You will be nursing a lot and there will be frequent wake up calls in the night for nursing or not. By wearing your pajamas or loungewear, especially if it is something that you do not normally wear during the day, will help remind you to rest and sleep when possible. It will also remind any visitors that you have that you need rest right now.

b. Take Any Offer of Help

If someone offers to bring food let them. If a visitor asks if they can do anything while they are at your house give them a job. Have someone pick up your groceries, run errands for you, etc.

c. Make Time for Yourself

Have your husband take over the evening chores. He can manage the other children, set the table or just cuddle the baby (Dad’s need bonding time too!) while you take a bath or a shower, workout or do anything that refreshes you. If you are a single mom ask someone from your support system to give you a break while you get some alone time.
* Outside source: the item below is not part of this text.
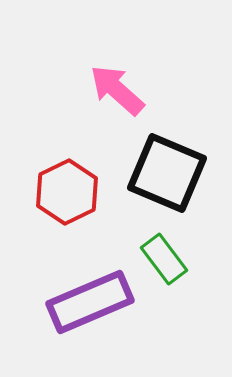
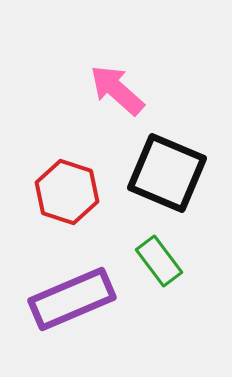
red hexagon: rotated 16 degrees counterclockwise
green rectangle: moved 5 px left, 2 px down
purple rectangle: moved 18 px left, 3 px up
d. Put the Fine China Away

Use paper products for the first six weeks. It will make things so much easier. Even if you have a dishwasher it is easier to toss the plates in the garbage than to get things loaded and then unloaded and put away. If you don’t want to use paper products, only wash the dishes once a day or have your partner do them in the evening or a visitor who wants to help.

There are so many more things we could talk about that will help you prepare for and have a healthy, healing postpartum period. But by using the ideas above you will be well on your way to having a wonderful first six weeks as a momma.